In the RFC https://www.rfc-editor.org/rfc/rfc7159, it says:
JSON text SHALL be encoded in UTF-8, UTF-16, or UTF-32
At first glance it does seem that Python isn't really following the spec when you first look at this after all what does it mean to encode something when it remains a Python3 'str' string, however Python is doing some encoding for you nonetheless. Try this:
>>> json.dumps({"Japan":"日本"})
'{"Japan": "\\u65e5\\u672c"}'
You can see that the Japanese has got converted to unicode escapes, and the resultant string is actually ASCII, even if it's still a Python str. I'm unsure how to get json.dumps() to actually give you utf-8 sequences - for interoperability purposes - if you wanted them, however for all practical purposes this is good enough for most people. The characters are there and will be interpreted correctly. It's easy to get binary with:
>>> json.dumps({"Japan":"日本"}).encode("ascii")

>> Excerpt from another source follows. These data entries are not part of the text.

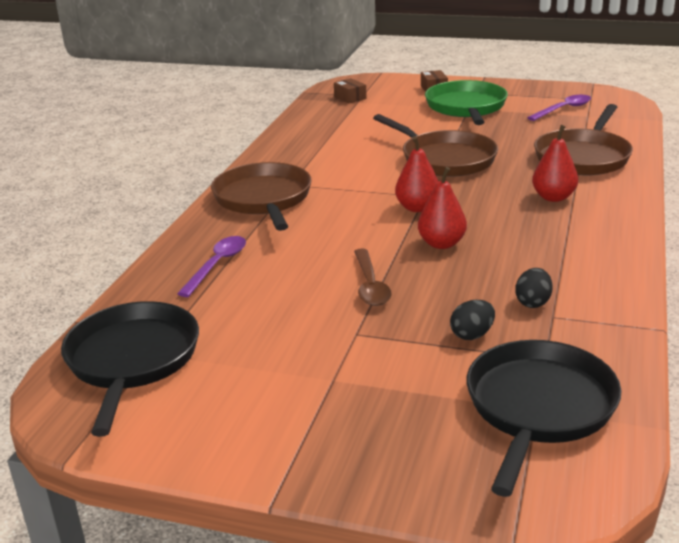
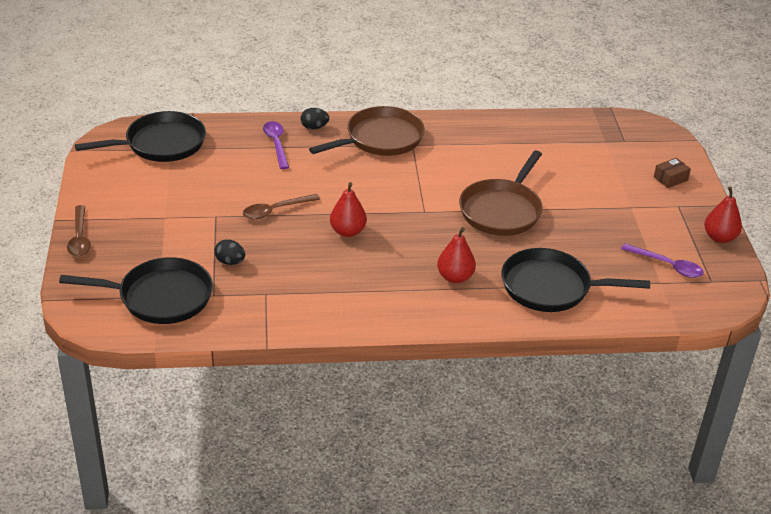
camera: 65 degrees right, 10 degrees up
(217, 265) = (276, 144): purple spoon -> purple spoon turned 105 degrees counterclockwise
(343, 479) = (79, 238): none -> brown spoon
(350, 97) = (613, 135): brown box -> none
(417, 208) = (401, 211): red pear -> red pear (719, 237)
(466, 107) = (632, 205): green pan -> none
(533, 302) = (280, 283): black egg -> black egg (314, 127)
(583, 157) = (550, 287): brown pan -> black pan

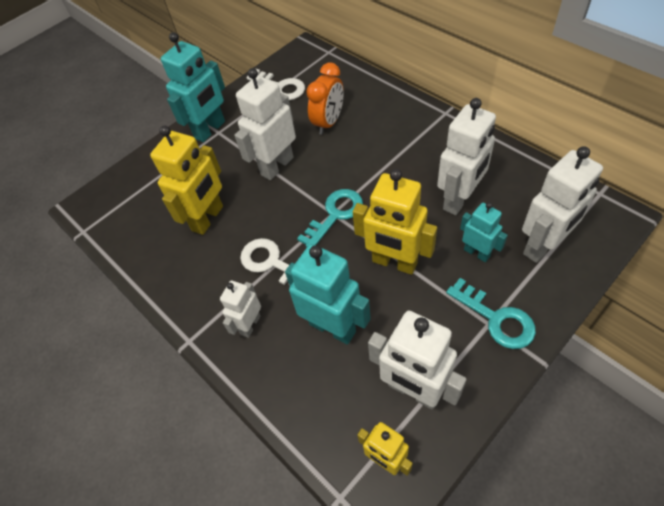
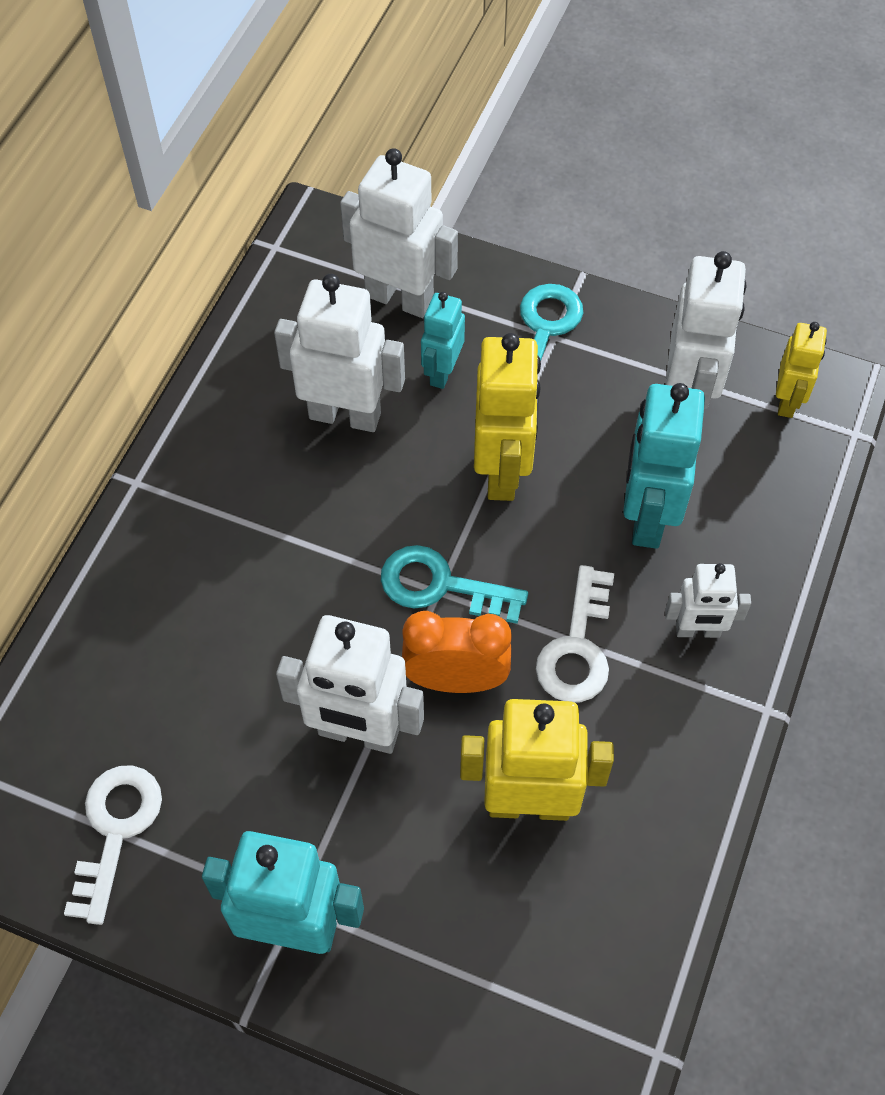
camera: 120 degrees left, 5 degrees up
(329, 123) = (210, 680): orange clock -> orange clock (456, 679)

b'{"Japan": "\\u65e5\\u672c"}'
And python does the right thing when loading back in:
>>> json.loads(json.dumps({"Japan":"日本"}).encode("ascii"))
{'Japan': '日本'}
But if you don't bother encoding at all, the loads() still figures out what to do as well when given a str:
>>> json.loads(json.dumps({"Japan":"日本"}))
{'Japan': '日本'}
Python is - as ever - trying to be as helpful as possible in figuring out what you want and doing it, but this is perplexing to people who dig a little deeper, and in spite of loving Python to bits I sympathise with the OP. Whether this kind of 'helpful' behaviour is worth the confusion is a debate that will rage on.
Worth noting that if the next thing to be done with the output is writing to a file, then you can just do:
pathlib.Path("myfile.json").open("w").write(json_data)
Then you don't need it binary because the file is opened in text mode and encoding is done for you.